Section 81(2): Annual General Meeting-

……………………………….

If a company defaults in complying with the provisions of sub-Section (1), the Court may, on the application of any member of the company, call or direct the calling of a general meeting of the company and give such ancillary or consequential direction as the Court thinks expedient in relation to the calling, holding and conducting of the meeting.

20.         From a plain perusal of the provisions of Section 81(2) of the Companies Act, it appears to me that any member of a company is entitled to apply to this Court for calling, holding and conducting its AGM and, additionally, provisions of Section 85(3) of the Companies Act empower the Court to suo motu call, hold and conduct the AGM of a company when it becomes impracticable to call and conduct its AGM as per the provisions of the Companies Act or Articles of the company. In this case, the petitioner has approached this Court as a member of the company with a prayer for holding the AGM of the company and, moreover, because of issuance of the Rules in aforementioned two Writ Petitions challenging the declaration of 5% ‘stock dividend’, it was impracticable for the company to call, hold and conduct the AGM of the company and, therefore, I hold that the petitioner is competent to file the instant application.

> _Tasks to carry out_:
**A.** According to the judgment excerpt on annual general meetings, what percentage of stock dividend was challenged in the two Writ Petitions?
**B.** Write the next part of the judgment excerpt on annual general meetings, continuing after its last sentence.
The records have no connection to the judgment excerpt on annual general meetings.

> _Information given_:
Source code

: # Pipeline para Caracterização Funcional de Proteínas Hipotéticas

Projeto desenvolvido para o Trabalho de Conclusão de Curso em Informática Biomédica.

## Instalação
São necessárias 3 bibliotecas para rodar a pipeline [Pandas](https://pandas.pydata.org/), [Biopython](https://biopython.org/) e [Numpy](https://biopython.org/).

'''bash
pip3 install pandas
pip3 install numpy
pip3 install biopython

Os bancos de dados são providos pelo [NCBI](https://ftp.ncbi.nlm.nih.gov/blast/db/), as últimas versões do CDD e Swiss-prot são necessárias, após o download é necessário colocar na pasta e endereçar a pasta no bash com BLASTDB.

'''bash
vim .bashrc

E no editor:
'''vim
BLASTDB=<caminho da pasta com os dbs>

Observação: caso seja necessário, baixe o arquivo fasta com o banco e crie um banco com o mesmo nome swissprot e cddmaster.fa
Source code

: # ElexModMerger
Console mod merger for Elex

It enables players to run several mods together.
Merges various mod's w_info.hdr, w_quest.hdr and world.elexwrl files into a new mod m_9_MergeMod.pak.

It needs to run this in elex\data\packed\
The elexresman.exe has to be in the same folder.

> _Outputs by task_:
**A.** A 5% stock dividend.

**B.**
21.         The third issue of the case is whether the petitioner has approached this Court with clean hands or for some collateral purpose. The fact that no share-holder of the company, including the petitioners of the aforesaid two Writ Petitions, came up to oppose the instant application despite publication of the Order of this Court as to admission of the instant matter in the two widely-circulated daily national newspapers, namely, ‘the Daily Prothom Alo’ & ‘the Daily Star’ -amply suggests that the petitioner’s cause is supported by the other share-holders of the company. From the annexed papers, it transpires that the petitioner holds 1,64,287 shares of the company and it is a very normal expectation of a shareholder of any listed company that the AGM of the company would be held within/on time, so that dividends, if any, can be disbursed and the value of the share does not fall. Moreover, from the statements made in this petition, it appears to me that the petitioner has not suppressed any fact in approaching this Court and, in fact, the disclosure of the fact as to pendency of the aforementioned two Writ Petitions demonstrates his bonafides. Furthermore, it has been submitted by the learned Advocate for the petitioner that the company is trying its best through its lawyer to get the Writ Petitions disposed of and, therefore, apparently due to the Division Benches’ overwhelming preoccupation with backlog of cases, it is the Court which is not in a position to dispose of the aforementioned Writ Petitions. Thus, I do not find any ill motive behind filing this application before this Court.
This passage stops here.